■ What is being asked ■
In the entries that follow, find the word "расшифровывается" and report each line it is on.

==== Records provided ====

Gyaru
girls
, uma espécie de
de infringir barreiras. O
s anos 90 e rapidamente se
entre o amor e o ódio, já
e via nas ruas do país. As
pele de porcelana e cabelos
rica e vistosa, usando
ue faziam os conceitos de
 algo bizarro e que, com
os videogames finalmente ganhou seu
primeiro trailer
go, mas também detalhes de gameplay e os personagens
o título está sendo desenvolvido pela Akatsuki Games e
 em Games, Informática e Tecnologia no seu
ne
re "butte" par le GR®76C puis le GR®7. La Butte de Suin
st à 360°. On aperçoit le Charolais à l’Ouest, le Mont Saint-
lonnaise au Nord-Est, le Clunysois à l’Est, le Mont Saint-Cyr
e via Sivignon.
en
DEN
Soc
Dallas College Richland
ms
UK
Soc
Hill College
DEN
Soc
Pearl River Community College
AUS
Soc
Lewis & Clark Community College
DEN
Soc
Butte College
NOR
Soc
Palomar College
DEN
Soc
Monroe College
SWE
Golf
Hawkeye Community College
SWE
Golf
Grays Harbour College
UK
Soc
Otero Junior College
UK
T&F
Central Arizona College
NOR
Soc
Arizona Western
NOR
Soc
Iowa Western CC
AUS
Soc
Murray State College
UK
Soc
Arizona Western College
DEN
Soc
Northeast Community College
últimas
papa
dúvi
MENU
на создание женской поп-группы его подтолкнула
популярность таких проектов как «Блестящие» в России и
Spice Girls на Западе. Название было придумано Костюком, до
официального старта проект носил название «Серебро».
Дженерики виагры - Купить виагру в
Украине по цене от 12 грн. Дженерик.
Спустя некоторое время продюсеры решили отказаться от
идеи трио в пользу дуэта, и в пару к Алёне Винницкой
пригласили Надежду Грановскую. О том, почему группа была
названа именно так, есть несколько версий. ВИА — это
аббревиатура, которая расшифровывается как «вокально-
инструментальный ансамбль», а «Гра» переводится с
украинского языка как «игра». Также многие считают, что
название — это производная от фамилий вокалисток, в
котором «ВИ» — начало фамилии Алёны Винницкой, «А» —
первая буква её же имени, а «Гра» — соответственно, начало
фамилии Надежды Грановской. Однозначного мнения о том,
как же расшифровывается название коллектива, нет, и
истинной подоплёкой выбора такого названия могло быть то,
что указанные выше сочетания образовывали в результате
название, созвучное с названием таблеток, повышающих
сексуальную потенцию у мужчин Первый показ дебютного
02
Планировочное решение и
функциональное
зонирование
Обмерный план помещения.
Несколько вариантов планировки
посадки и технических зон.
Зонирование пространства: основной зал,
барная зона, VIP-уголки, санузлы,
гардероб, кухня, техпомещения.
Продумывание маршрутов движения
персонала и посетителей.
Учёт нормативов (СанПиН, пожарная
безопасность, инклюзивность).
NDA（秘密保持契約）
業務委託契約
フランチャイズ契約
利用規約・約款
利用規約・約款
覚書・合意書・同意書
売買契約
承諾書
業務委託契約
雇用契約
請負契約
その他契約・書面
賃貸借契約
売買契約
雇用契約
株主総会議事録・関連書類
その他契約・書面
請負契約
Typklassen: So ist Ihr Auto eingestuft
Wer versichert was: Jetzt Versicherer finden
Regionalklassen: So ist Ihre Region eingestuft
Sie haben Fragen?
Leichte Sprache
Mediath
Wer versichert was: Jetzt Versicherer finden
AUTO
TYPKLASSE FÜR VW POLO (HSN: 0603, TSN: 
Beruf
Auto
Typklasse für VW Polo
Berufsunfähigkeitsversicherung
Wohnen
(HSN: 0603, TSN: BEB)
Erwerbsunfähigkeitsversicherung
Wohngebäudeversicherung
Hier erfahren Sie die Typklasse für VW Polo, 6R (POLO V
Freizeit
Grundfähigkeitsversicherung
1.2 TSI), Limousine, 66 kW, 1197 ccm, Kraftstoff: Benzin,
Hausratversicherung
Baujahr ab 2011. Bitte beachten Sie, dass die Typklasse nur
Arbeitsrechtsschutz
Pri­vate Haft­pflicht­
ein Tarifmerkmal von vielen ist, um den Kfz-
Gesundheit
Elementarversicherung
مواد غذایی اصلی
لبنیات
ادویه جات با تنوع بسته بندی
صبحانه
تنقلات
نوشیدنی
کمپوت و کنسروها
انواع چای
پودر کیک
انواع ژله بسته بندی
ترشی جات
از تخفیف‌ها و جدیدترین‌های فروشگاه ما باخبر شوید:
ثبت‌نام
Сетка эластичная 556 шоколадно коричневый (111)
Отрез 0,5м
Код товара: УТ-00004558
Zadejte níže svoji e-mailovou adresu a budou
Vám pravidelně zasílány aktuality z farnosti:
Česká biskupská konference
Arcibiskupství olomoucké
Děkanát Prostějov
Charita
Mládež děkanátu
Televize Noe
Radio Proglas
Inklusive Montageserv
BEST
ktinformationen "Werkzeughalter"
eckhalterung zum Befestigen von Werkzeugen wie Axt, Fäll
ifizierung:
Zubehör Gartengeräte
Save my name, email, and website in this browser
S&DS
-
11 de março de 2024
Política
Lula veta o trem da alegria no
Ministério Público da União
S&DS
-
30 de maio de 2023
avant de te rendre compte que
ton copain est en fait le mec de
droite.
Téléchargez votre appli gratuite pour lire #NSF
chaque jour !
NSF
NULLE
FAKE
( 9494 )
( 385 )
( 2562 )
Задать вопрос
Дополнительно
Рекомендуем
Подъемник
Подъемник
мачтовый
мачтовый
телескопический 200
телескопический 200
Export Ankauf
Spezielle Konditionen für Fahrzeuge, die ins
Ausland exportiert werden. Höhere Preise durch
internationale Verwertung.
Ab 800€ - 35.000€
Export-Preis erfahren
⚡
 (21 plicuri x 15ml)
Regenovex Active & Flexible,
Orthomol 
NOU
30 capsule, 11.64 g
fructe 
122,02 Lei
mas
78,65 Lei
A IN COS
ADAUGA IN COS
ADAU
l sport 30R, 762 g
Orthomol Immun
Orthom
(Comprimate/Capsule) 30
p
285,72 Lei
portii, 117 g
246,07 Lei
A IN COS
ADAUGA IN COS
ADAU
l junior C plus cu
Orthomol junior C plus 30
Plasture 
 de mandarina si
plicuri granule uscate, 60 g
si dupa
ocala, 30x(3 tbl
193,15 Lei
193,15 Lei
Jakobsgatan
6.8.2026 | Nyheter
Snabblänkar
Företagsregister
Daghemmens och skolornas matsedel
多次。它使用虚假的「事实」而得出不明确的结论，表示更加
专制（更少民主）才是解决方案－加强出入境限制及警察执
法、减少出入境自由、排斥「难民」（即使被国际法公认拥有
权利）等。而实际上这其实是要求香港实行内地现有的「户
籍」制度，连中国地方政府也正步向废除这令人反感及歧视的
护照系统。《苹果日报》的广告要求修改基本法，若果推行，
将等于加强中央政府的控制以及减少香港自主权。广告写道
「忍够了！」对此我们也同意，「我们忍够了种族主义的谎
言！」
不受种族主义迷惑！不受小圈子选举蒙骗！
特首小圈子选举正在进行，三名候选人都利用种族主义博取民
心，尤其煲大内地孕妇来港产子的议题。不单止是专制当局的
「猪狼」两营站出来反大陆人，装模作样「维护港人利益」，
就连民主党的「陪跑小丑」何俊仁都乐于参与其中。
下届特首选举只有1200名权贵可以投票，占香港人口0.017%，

====

■ Result for this exercise ■
аббревиатура, которая расшифровывается как «вокально-
как же расшифровывается название коллектива, нет, и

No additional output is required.